OEil pour oeil… Face à un mot ou une attitude jugée agressive, l’officinal ressent et réagit de différentes manières, selon son éducation et ce peut être « oeil pour oeil, dent pour dent ». « Sans un « bonjour », le client m’a tendu l’ordonnance. J’ai dit : « bonjour » en appuyant et en l’absence de réponse, j’ai délivré sans un mot », justifie Géraldine qui ne plaisante pas avec la politesse ! « L’agressé – l’officinal dans ce cas – peut estimer que l’agresseur – le client – ne l’a pas respecté ou lui a manqué de reconnaissance. Il peut se sentir désavoué ou insuffisamment pris en compte », explique Agnès Rettel. Comme les agresseurs potentiels, l’officinal est soumis aux fluctuations physiologiques. Le manque de sommeil, la dispute avec le conjoint, la faim ou la fatigue sont les gouttes d’eau prêtes à faire déborder le vase des réactions inadaptées face aux agressions en tout genre. Le stress est indéniablement un grand pourvoyeur de comportements agressifs. L’échelle Holmes-Rahe, utilisée pour calculer le niveau de stress et déterminer la probabilité que la santé soit affectée au cours de l’année qui vient, identifie les évènements les plus stressants. Décès du conjoint, divorce, séparation, maladie, mariage et réconciliation avec le conjoint sont en haut du panier. Pas étonnant que la collègue fraîchement divorcée soit plus apte à montrer les dents ! Sans compter sur l’officine elle-même, lieu décrit comme stressant pour plus de la moitié des préparateurs interrogés. « Tout changement qui induit une adaptation peut générer du stress, comme l’installation d’un nouveau logiciel », fait remarquer la psychothérapeute. De même, un management inexistant ou malhabile peut perturber le besoin de reconnaissance de certains préparateurs qui se donnent un mal fou pour bien faire leur métier. « Il n’y a aucun esprit d’équipe dans notre officine, chacun bosse comme il veut, relate Brigitte, préparatrice de 42 ans. Au moindre conflit, c’est à chacun de se débrouiller. »
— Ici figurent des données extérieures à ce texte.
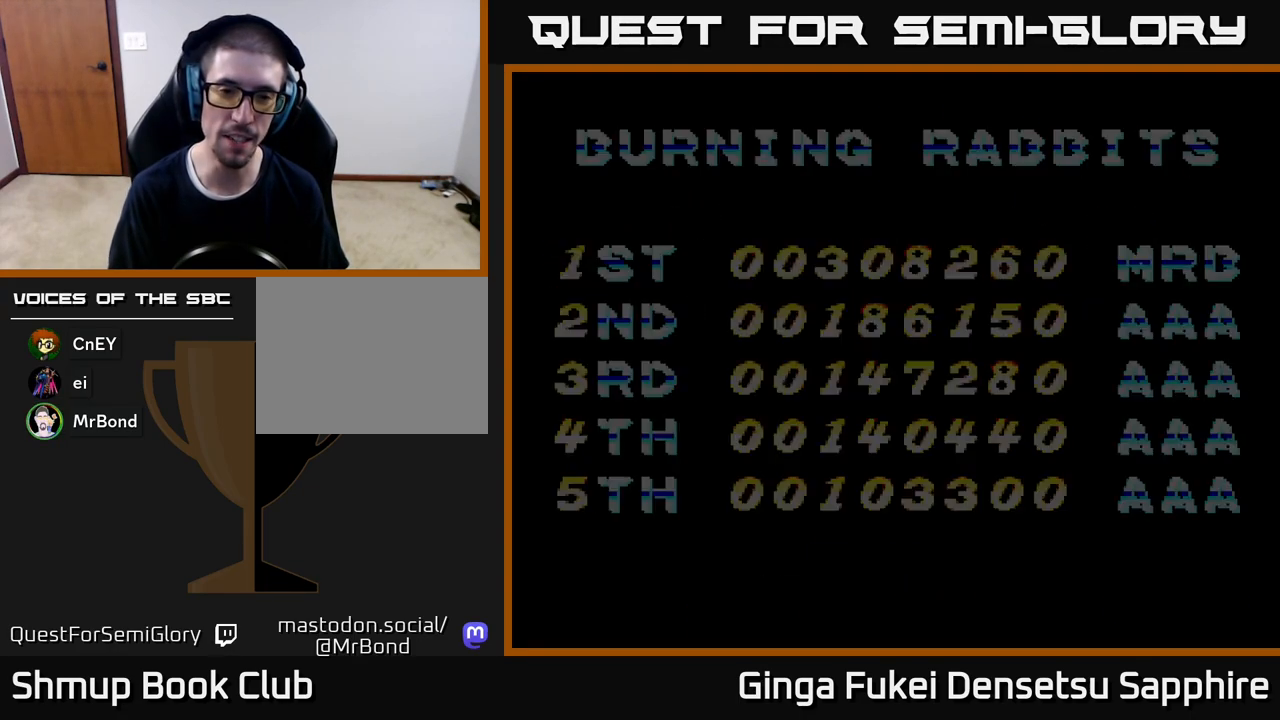
{"buttons": [], "left_stick": "center", "events": []}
Calme et fermeté. Chacun a sa recette, mais un bon entraînement peut permettre de gérer toutes ces situations agressives. « Tout d’abord, vous devez arrêter de dire : « il m’agresse » parce que dans ce cas, vous allez être obligé de vous défendre », explique Agnès Rettel, « Dîtes : « il ou elle est agressif », ainsi vous lui laissez la responsabilité de son émotion et de son comportement et vous n’êtes pas obligé de vous défendre. » Ensuite, on va réfléchir au pourquoi de tel comportement. Que s’est-il passé chez ce client ? Quelles étaient les intentions exprimées lorsqu’il a par exemple, balancé son ordonnance sur le comptoir ou n’a pas dit bonjour ? Cela permet de distinguer l’intention de l’autre dans ses actes et l’impact généré chez soi. Puis, on pose des hypothèses. « Peut-être a-t-il eu peur face à mon refus de lui délivrer le produit », soumet la psychothérapeute. Il n’est pas rare en effet que M. Durand redoute des nuits sans sommeil en l’absence de son somnifère que vous lui refusez sans son ordonnance. Mais attention à la lecture de pensée. « Évitez de penser à la place de l’autre, suggère-t-elle, cela peut agacer ». Le : « Tu dis ça parce que tu es fatigué » et la réponse classique : « Non ce n’est pas vrai ! », est un excellent exemple d’escalade ! Donc, pas de plan sur la comète, une hypothèse se vérifie toujours auprès de l’autre. Si aucune ne semble satisfaisante, on peut poser clairement la question : « Comment se fait-il que vous soyez fâché ? » C’est ce qu’aurait pu faire Audrey face à l’agressivité incongrue de Mme Dupont. Et dans ce cas, on laisse l’autre s’exprimer en l’écoutant réellement… Cette porte de secours, indispensable, permet à l’autre de sentir qu’il est reconnu. La cliente aurait pu parler de son angoisse de la maladie ou de l’attente chez le médecin dans une salle surchauffée…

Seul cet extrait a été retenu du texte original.